# SUPPLIED MATERIAL

Content starts

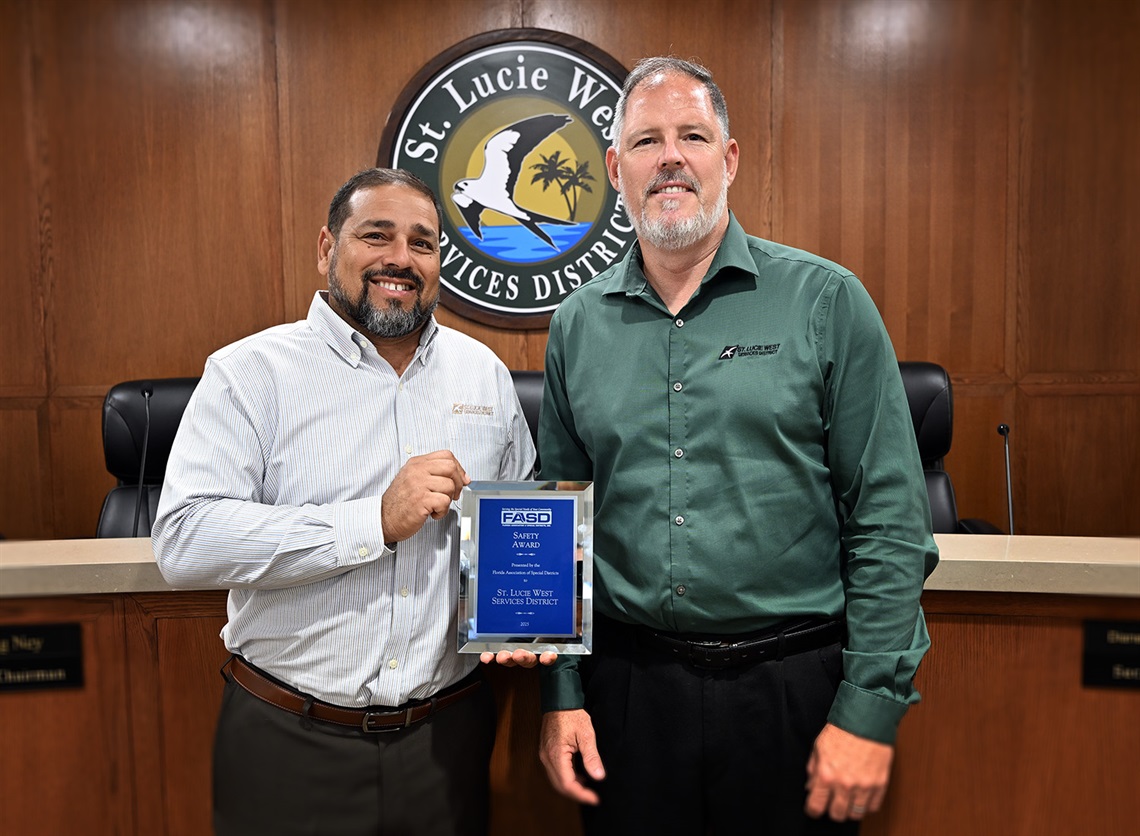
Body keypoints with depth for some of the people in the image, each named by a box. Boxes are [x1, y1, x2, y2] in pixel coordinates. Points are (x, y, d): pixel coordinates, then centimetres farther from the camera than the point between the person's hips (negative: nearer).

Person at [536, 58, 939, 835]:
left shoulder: (826, 302, -5)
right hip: (628, 686, 3)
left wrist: (870, 709, -8)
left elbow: (890, 523, -6)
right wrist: (561, 693, 4)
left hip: (794, 685, -2)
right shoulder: (578, 325, 3)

Content ends

# TASK DESCRIPTION
Exactly the lines from the one containing "right hip: (628, 686, 3)" through the end of the records should be reproduced, and no others.

# SOLUTION BELOW
right hip: (628, 686, 3)
left wrist: (870, 709, -8)
left elbow: (890, 523, -6)
right wrist: (561, 693, 4)
left hip: (794, 685, -2)
right shoulder: (578, 325, 3)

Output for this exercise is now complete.